Furthermore, an area under the curve of only about 0.7 indicates that discrimination was poor—with or without ST-segment analysis. Even assuming excellent calibration (not reported), clinicians thus cannot reliably predict which patients will experience postoperative myocardial injury. And precisely because MINS cannot be reliably predicted, troponin screening should be routine for most patients older than 45 years of age having inpatient surgery.6
In summary, it was possible and perhaps even probable that automated intraoperative ST-segment analysis would substantially enhance clinicians’ ability to predict myocardial injury after noncardiac surgery. Maile et al4 present an elegant analysis showing that adding ST-segment analysis only trivially improves discrimination compared with a model based on clinical characteristics alone. The presented results thus appear to directly contradict the authors’ conclusion that “automated ST segment values obtained during anesthesia may be useful for improving the prediction of postoperative troponin elevation.” In fact, their results show that ST-segment analysis adds little value.
Daniel I. Sessler, MD
Department of Outcomes Research
1. The Vascular events In noncardiac Surgery patIents cOhort evaluatioN (VISION) Investigators. Myocardial injury after noncardiac surgery: a large, international, prospective cohort study establishing diagnostic criteria, characteristics, predictors, and 30-day outcomes. Anesthesiology. 2014;120:564–578.

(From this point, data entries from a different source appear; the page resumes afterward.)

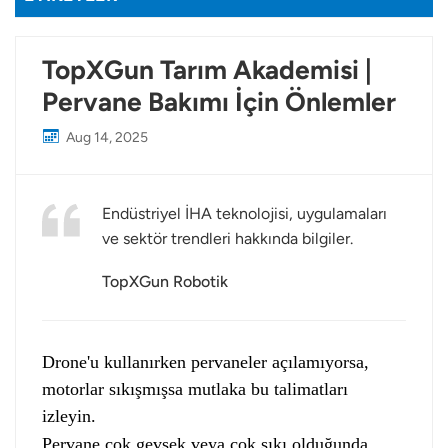
TopXGun Tarım Akademisi |
Pervane Bakımı İçin Önlemler
Aug 14, 2025
Endüstriyel İHA teknolojisi, uygulamaları
ve sektör trendleri hakkında bilgiler.
TopXGun Robotik
Drone'u kullanırken pervaneler açılamıyorsa,
motorlar sıkışmışsa mutlaka bu talimatları
izleyin.
Pervane çok gevşek veya çok sıkı olduğunda,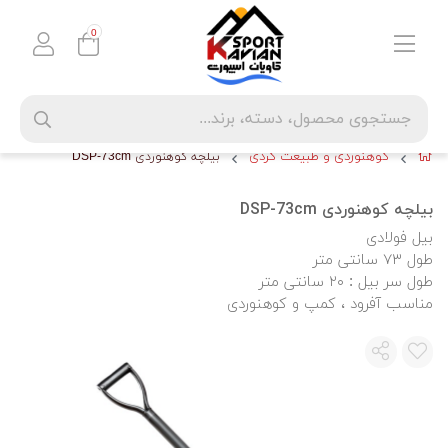
0
کوهنوردی و طبیعت گردی
بیلچه کوهنوردی DSP-73cm
بیلچه کوهنوردی DSP-73cm
بیل فولادی
طول ۷۳ سانتی متر
طول سر بیل : ۲۰ سانتی متر
مناسب آفرود ، کمپ و کوهنوردی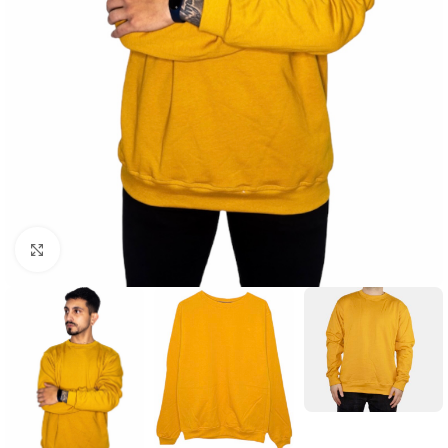
Click to enlarge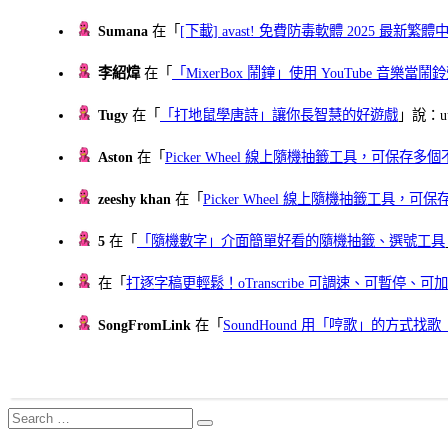
Sumana
在「
[下載] avast! 免費防毒軟體 2025 最新繁
李紹煒
在「
「MixerBox 鬧鐘」使用 YouTube 音樂
Tugy
在「
「打地鼠學唐詩」讓你長智慧的好遊戲
」說：uu
Aston
在「
Picker Wheel 線上隨機抽籤工具，可保存
zeeshy khan
在「
Picker Wheel 線上隨機抽籤工具，
5
在「
「隨機數字」介面簡單好看的隨機抽籤、選號工具
在「
打逐字稿更輕鬆！oTranscribe 可調速、可暫停
SongFromLink
在「
SoundHound 用「哼歌」的方式
Search
Search
for: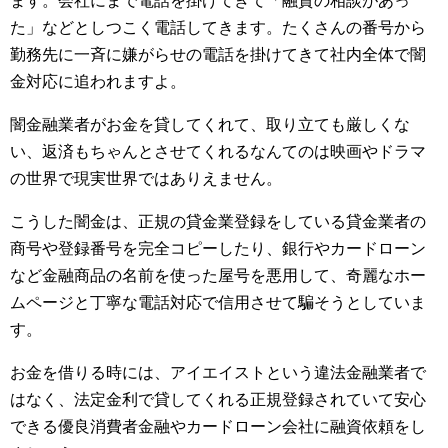
ます。会社にまで電話を掛けてきて「融資の相談があっ
た」などとしつこく電話してきます。たくさんの番号から
勤務先に一斉に嫌がらせの電話を掛けてきて社内全体で闇
金対応に追われますよ。
闇金融業者がお金を貸してくれて、取り立ても厳しくな
い、返済もちゃんとさせてくれるなんてのは映画やドラマ
の世界で現実世界ではありえません。
こうした闇金は、正規の貸金業登録をしている貸金業者の
商号や登録番号を完全コピーしたり、銀行やカードローン
など金融商品の名前を使った屋号を悪用して、奇麗なホー
ムページと丁寧な電話対応で信用させて騙そうとしていま
す。
お金を借りる時には、アイエイストという違法金融業者で
はなく、法定金利で貸してくれる正規登録されていて安心
できる優良消費者金融やカードローン会社に融資依頼をし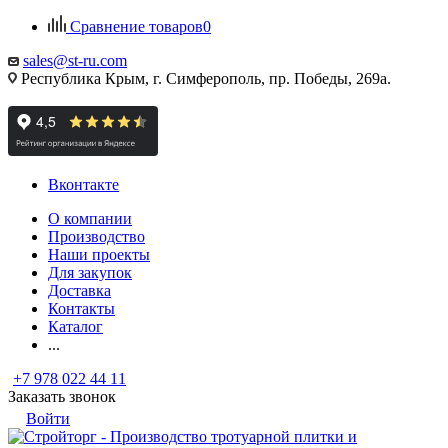
Сравнение товаров
0
sales@st-ru.com
Республика Крым, г. Симферополь, пр. Победы, 269а.
Вконтакте
О компании
Производство
Наши проекты
Для закупок
Доставка
Контакты
Каталог
...
+7 978 022 44 11
Заказать звонок
Войти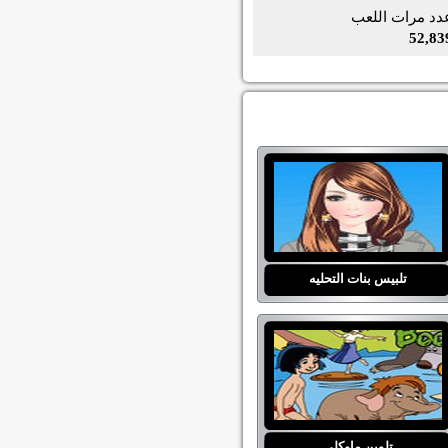
دد مرات اللعب
52,83
تلبيس بنات التحليه
تلوين ماوكلي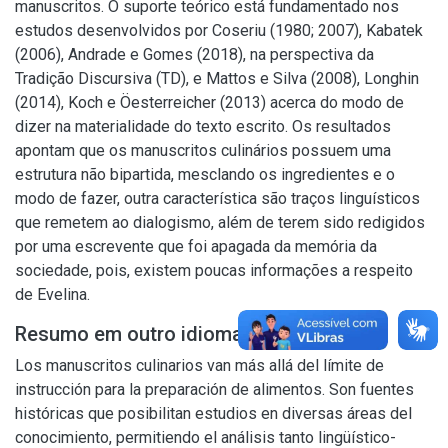
manuscritos. O suporte teórico está fundamentado nos
estudos desenvolvidos por Coseriu (1980; 2007), Kabatek
(2006), Andrade e Gomes (2018), na perspectiva da
Tradição Discursiva (TD), e Mattos e Silva (2008), Longhin
(2014), Koch e Öesterreicher (2013) acerca do modo de
dizer na materialidade do texto escrito. Os resultados
apontam que os manuscritos culinários possuem uma
estrutura não bipartida, mesclando os ingredientes e o
modo de fazer, outra característica são traços linguísticos
que remetem ao dialogismo, além de terem sido redigidos
por uma escrevente que foi apagada da memória da
sociedade, pois, existem poucas informações a respeito
de Evelina.
Resumo em outro idioma
Los manuscritos culinarios van más allá del límite de
instrucción para la preparación de alimentos. Son fuentes
históricas que posibilitan estudios en diversas áreas del
conocimiento, permitiendo el análisis tanto lingüístico-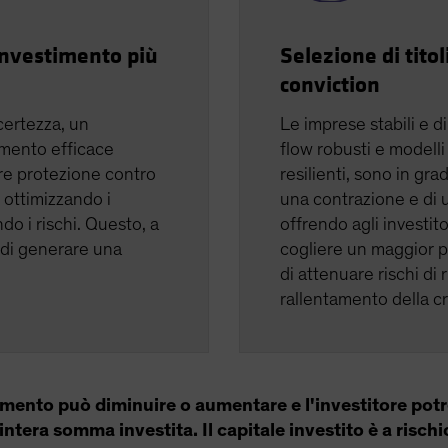
investimento più
Selezione di titol
conviction
certezza, un
Le imprese stabili e d
imento efficace
flow robusti e modelli
ire protezione contro
resilienti, sono in grad
, ottimizzando i
una contrazione e di u
o i rischi. Questo, a
offrendo agli investitor
 di generare una
cogliere un maggior po
di attenuare rischi di r
rallentamento della c
stimento può diminuire o aumentare e l'investitore po
'intera somma investita. Il capitale investito è a rischi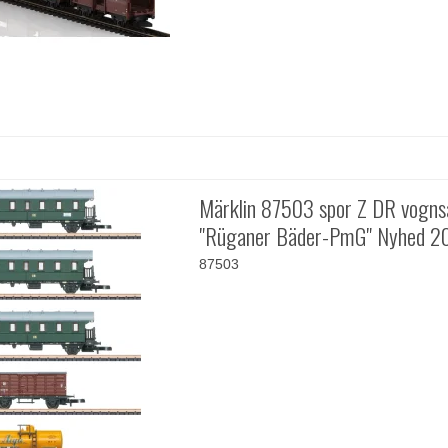
Märklin 87503 spor Z DR vogn
"Rüganer Bäder-PmG" Nyhed 2
87503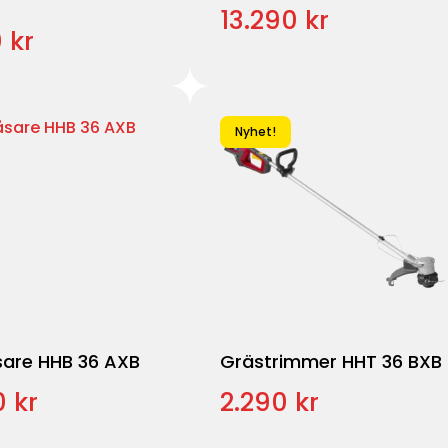
13.290 kr
 kr
Nyhet!
sare HHB 36 AXB
Grästrimmer HHT 36 BXB
 kr
2.290 kr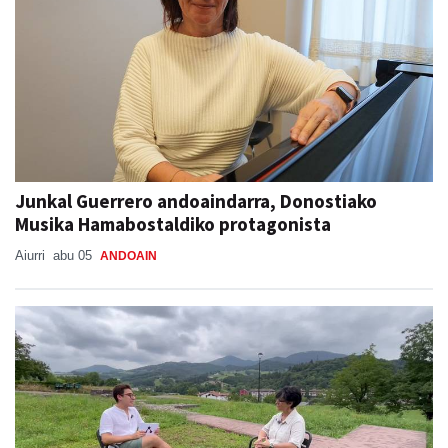
Junkal Guerrero andoaindarra, Donostiako
Musika Hamabostaldiko protagonista
Aiurri
abu 05
ANDOAIN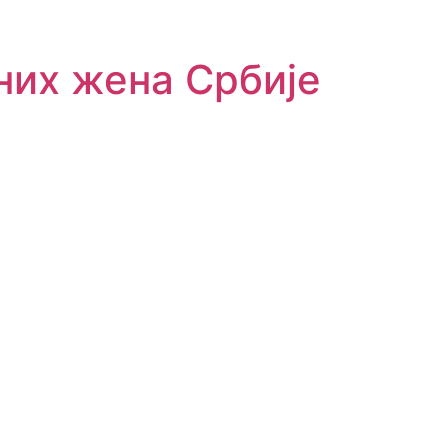
их жена Србије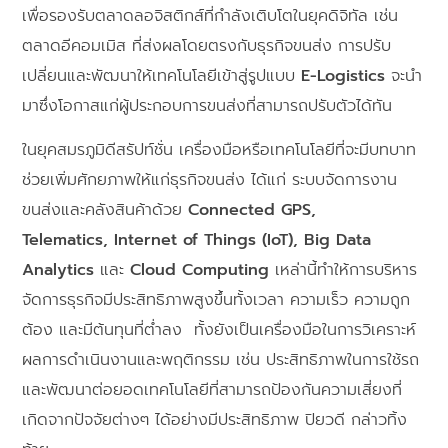
เพื่อรองรับตลาดลอจิสติกส์ที่กำลังเติบโตในยุคดิจิทัล เช่น
ตลาดอีคอมเมิส ที่ส่งผลโดยตรงกับธุรกิจขนส่ง การปรับ
เปลี่ยนและพัฒนาให้เทคโนโลยีเข้าสู่รูปแบบ
E-Logistics
จะนำ
มาซึ่งโอกาสแก่ผู้ประกอบการขนส่งที่สามารถปรับตัวได้ทัน
ในยุคสมรภูมิดีสรัปท์ชั่น เครื่องมือหรือเทคโนโลยีที่จะมีบทบาท
ช่วยเพิ่มศักยภาพให้แก่ธุรกิจขนส่ง ได้แก่ ระบบจัดการงาน
ขนส่งและคลังสินค้าด้วย
Connected GPS,
Telematics,
Internet of Things (IoT), Big Data
Analytics
และ
Cloud Computing
เหล่านี้ทำให้การบริหาร
จัดการธุรกิจมีประสิทธิภาพสูงขึ้นทั้งเวลา ความเร็ว ความถูก
ต้อง และมีต้นทุนที่ต่ำลง ทั้งยังเป็นเครื่องมือในการวิเคราะห์
ผลการดำเนินงานและพฤติกรรม เช่น ประสิทธิภาพในการใช้รถ
และพัฒนาต่อยอดเทคโนโลยีที่สามารถป้องกันความเสี่ยงที่
เกิดจากปัจจัยต่างๆ ได้อย่างมีประสิทธิภาพ ปิยวดี กล่าวทิ้ง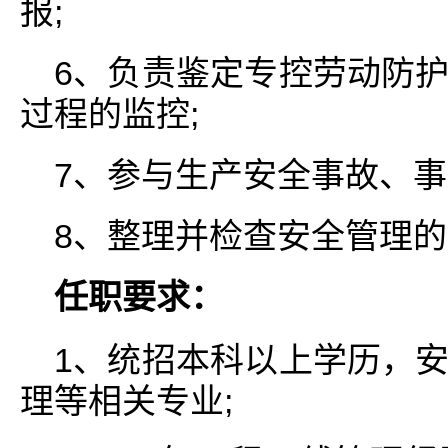
报;
6、负责鉴定专控劳动防
过程的监控;
7、参与生产安全事故、事
8、整理并检查安全管理
任职要求：
1、统招本科以上学历，
理等相关专业;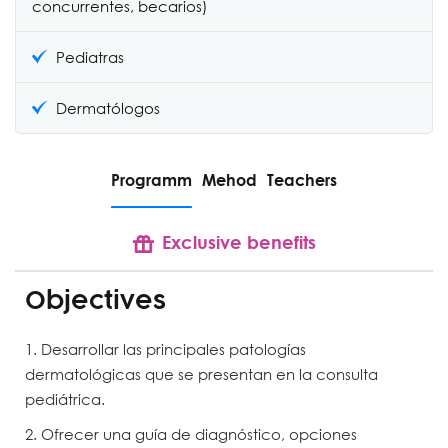
concurrentes, becarios)
Pediatras
Dermatólogos
S
Programm
Mehod
Teachers
Exclusive benefits
Objectives
Desarrollar las principales patologías
dermatológicas que se presentan en la consulta
pediátrica.
Ofrecer una guía de diagnóstico, opciones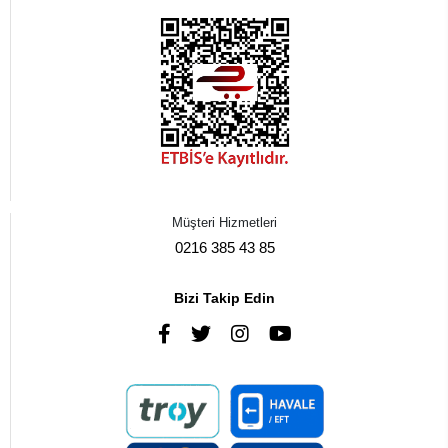
Müşteri Hizmetleri
0216 385 43 85
Bizi Takip Edin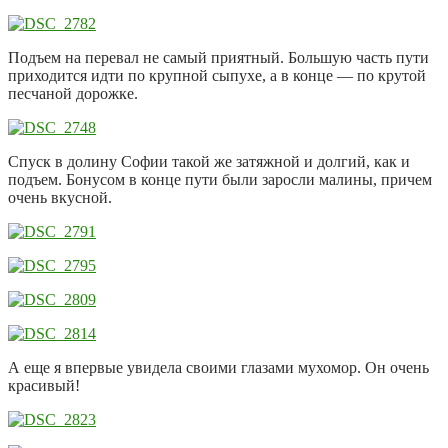
Подъем на перевал не самый приятный. Большую часть пути
приходится идти по крупной сыпухе, а в конце — по крутой
песчаной дорожке.
Спуск в долину Софии такой же затяжной и долгий, как и
подъем. Бонусом в конце пути были заросли малины, причем
очень вкусной.
А еще я впервые увидела своими глазами мухомор. Он очень
красивый!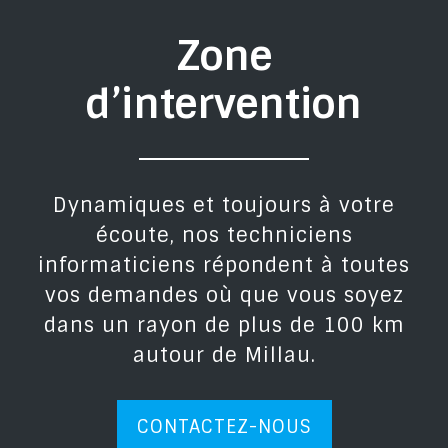
Zone
d’intervention
Dynamiques et toujours à votre
écoute, nos techniciens
informaticiens répondent à toutes
vos demandes où que vous soyez
dans un rayon de plus de 100 km
autour de Millau.
CONTACTEZ-NOUS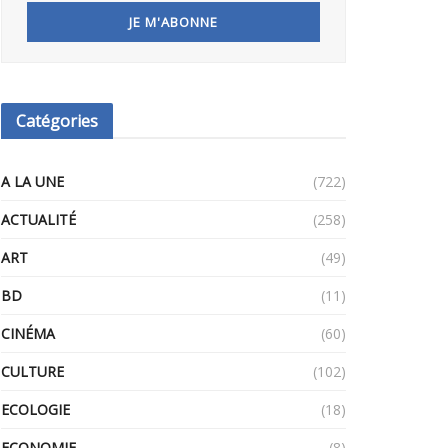
Catégories
A LA UNE
(722)
ACTUALITÉ
(258)
ART
(49)
BD
(11)
CINÉMA
(60)
CULTURE
(102)
ECOLOGIE
(18)
ECONOMIE
(8)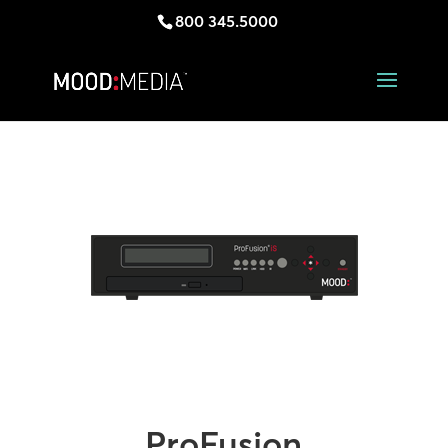
800 345.5000
ProFusion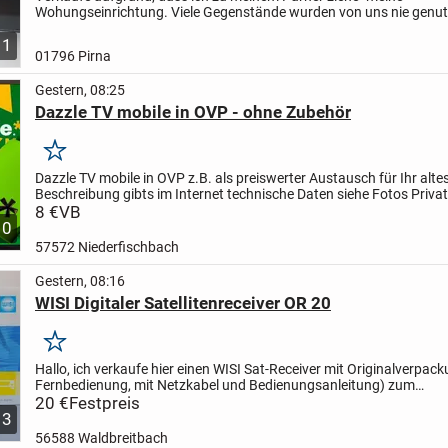
Wohungseinrichtung.
Viele Gegenstände wurden von uns nie genut
Smart TV
- funktioniert einwandfrei, ohne Kratzer .....
- Bringe...
1
01796 Pirna
Gestern, 08:25
Dazzle TV mobile in OVP - ohne Zubehör
Merken
Dazzle TV mobile in OVP
z.B. als preiswerter Austausch für Ihr alte
Beschreibung gibts im Internet
technische Daten siehe Fotos
Privat
„Die Ware wird unter Ausschluss jeglicher...
8 €
VB
10
57572 Niederfischbach
Gestern, 08:16
WISI Digitaler Satellitenreceiver OR 20
Merken
Hallo,
ich verkaufe hier einen WISI Sat-Receiver mit Originalverpac
Fernbedienung, mit Netzkabel und Bedienungsanleitung) zum
Schnäppchenpreis. Weitere Infos finden Sie in den Fotos. Der...
20 €
Festpreis
3
56588 Waldbreitbach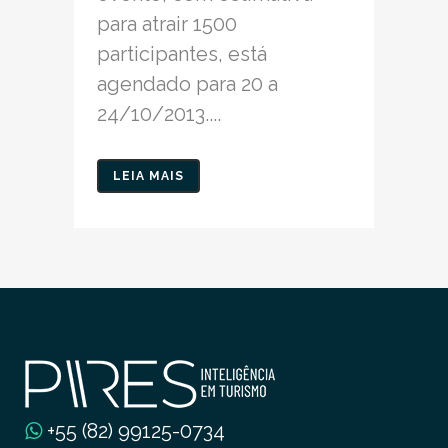
para atrair 1500
participantes, está
agendado para 20 a
24/10/2013....
LEIA MAIS
+55 (82) 99125-0734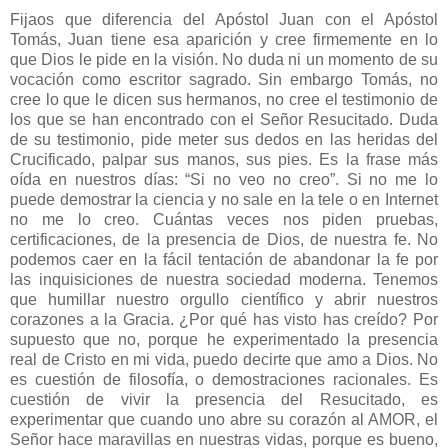
Fijaos que diferencia del Apóstol Juan con el Apóstol
Tomás, Juan tiene esa aparición y cree firmemente en lo
que Dios le pide en la visión. No duda ni un momento de su
vocación como escritor sagrado. Sin embargo Tomás, no
cree lo que le dicen sus hermanos, no cree el testimonio de
los que se han encontrado con el Señor Resucitado. Duda
de su testimonio, pide meter sus dedos en las heridas del
Crucificado, palpar sus manos, sus pies. Es la frase más
oída en nuestros días: “Si no veo no creo”. Si no me lo
puede demostrar la ciencia y no sale en la tele o en Internet
no me lo creo. Cuántas veces nos piden pruebas,
certificaciones, de la presencia de Dios, de nuestra fe. No
podemos caer en la fácil tentación de abandonar la fe por
las inquisiciones de nuestra sociedad moderna. Tenemos
que humillar nuestro orgullo científico y abrir nuestros
corazones a la Gracia. ¿Por qué has visto has creído? Por
supuesto que no, porque he experimentado la presencia
real de Cristo en mi vida, puedo decirte que amo a Dios. No
es cuestión de filosofía, o demostraciones racionales. Es
cuestión de vivir la presencia del Resucitado, es
experimentar que cuando uno abre su corazón al AMOR, el
Señor hace maravillas en nuestras vidas, porque es bueno,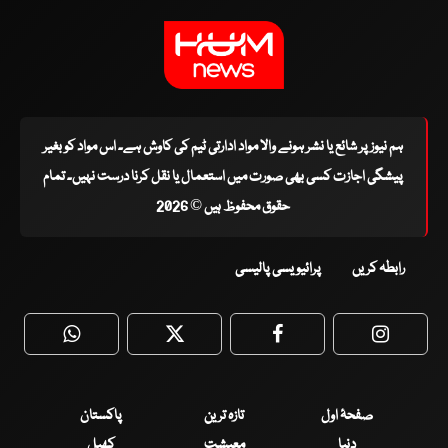
ہم نیوز پر شائع یا نشر ہونے والا مواد ادارتی ٹیم کی کاوش ہے۔ اس مواد کو بغیر
پیشگی اجازت کسی بھی صورت میں استعمال یا نقل کرنا درست نہیں۔ تمام
حقوق محفوظ ہیں © 2026
رابطہ کریں
پرائیویسی پالیسی
WhatsApp
Twitter
Facebook
Faceboo
صفحۂ اول
تازہ ترین
پاکستان
دنیا
معیشت
کھیل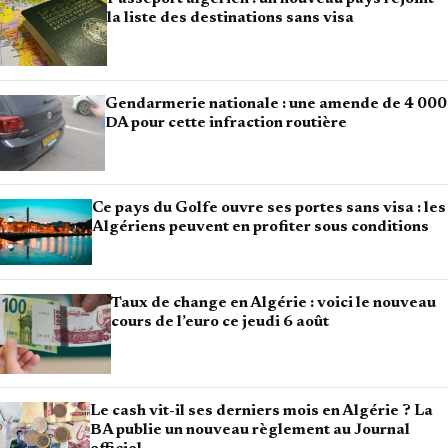
la liste des destinations sans visa
Gendarmerie nationale : une amende de 4 000
DA pour cette infraction routière
Ce pays du Golfe ouvre ses portes sans visa : les
Algériens peuvent en profiter sous conditions
Taux de change en Algérie : voici le nouveau
cours de l’euro ce jeudi 6 août
Le cash vit-il ses derniers mois en Algérie ? La
BA publie un nouveau règlement au Journal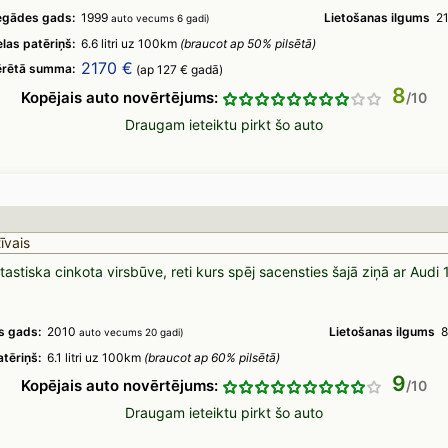
egādes gads:
1999
Lietošanas ilgums
21
auto vecums 6 gadi)
las patēriņš:
6.6 litri uz 100km
(braucot ap 50% pilsētā)
2170 €
ērētā summa:
(ap 127 € gadā)
8
Kopējais auto novērtējums:
Draugam ieteiktu pirkt šo auto
īvais
antastiska cinkota virsbūve, reti kurs spēj sacensties šajā ziņā ar Audi
s gads:
2010
Lietošanas ilgums
8
auto vecums 20 gadi)
tēriņš:
6.1 litri uz 100km
(braucot ap 60% pilsētā)
9
Kopējais auto novērtējums:
Draugam ieteiktu pirkt šo auto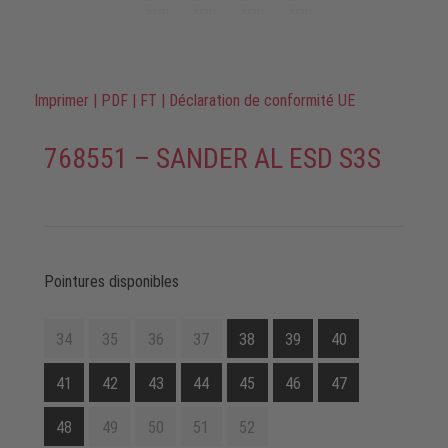
Imprimer
|
PDF
|
FT
|
Déclaration de conformité UE
768551 – SANDER AL ESD S3S
Pointures disponibles
34
35
36
37
38
39
40
41
42
43
44
45
46
47
48
49
50
51
52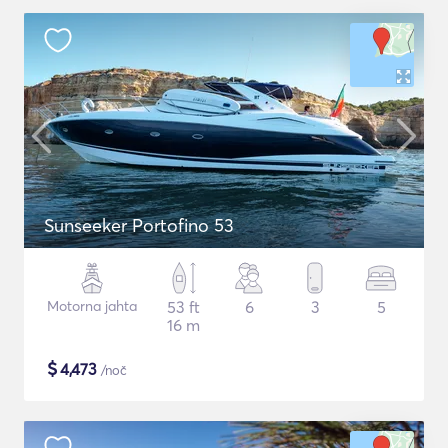
Sunseeker Portofino 53
Motorna jahta
53 ft
6
3
5
16 m
$
4,473
/noč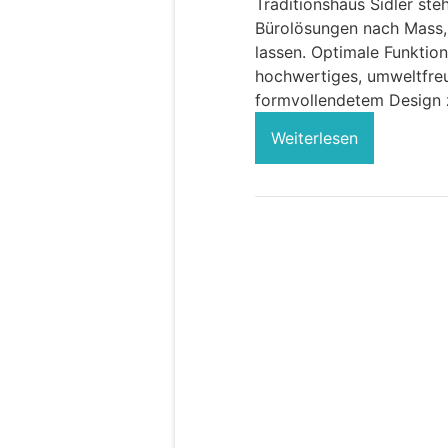
Traditionshaus Sidler st
Bürolösungen nach Mass,
lassen. Optimale Funktio
hochwertiges, umweltfreu
formvollendetem Design 
Weiterlesen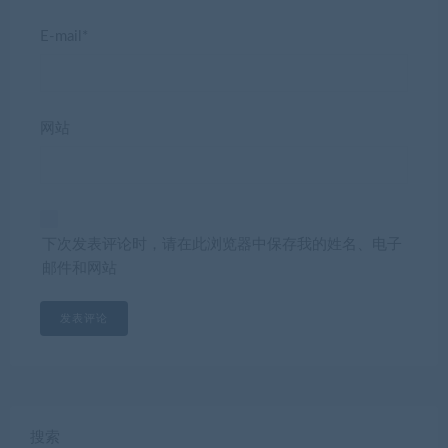
E-mail*
网站
下次发表评论时，请在此浏览器中保存我的姓名、电子
邮件和网站
搜索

2. Rodseth RN, Biccard BM, Le Manach Y, et al. The prognostic value of pre-operative and post-operative B-type natriuretic peptides in patients undergoing noncardiac surgery: B-type natriuretic peptide and N-terminal fragment of pro-B-type natriuretic peptide: a systematic review and individual patient data meta-analysis. J Am Coll Cardiol. 2014;63:170–180.
3. Mascha EJ, Yang D, Weiss S, Sessler DI. Intraoperative mean arterial pressure variability and 30-day mortality in patients having noncardiac surgery. Anesthesiology. 2015;123:79–91.
4. Maile MD, Engoren MC, Tremper KK, Tremper TT, Jewell ES, Kheterpal S. Variability of automated intraoperative ST segment values predicts postoperative troponin elevation. Anesth Analg. 2016;122:608–615.
5. The Vascular Events In Noncardiac Surgery Patients Cohort Evaluation (VISION) Study Investigators: Association between postoperative troponin levels and 30-day mortality among patients undergoing noncardiac surgery. JAMA. 2012;307:2295–304.
6. Devereaux PJ, Sessler DI. Cardiac complications in patients undergoing major noncardiac surgery. N Engl J Med. 2015;373:2258–2269.
7. Sessler DI, Imrey PB. Clinical research methodology 2: observational clinical research. Anesth Analg. 2015;121:1043–1051.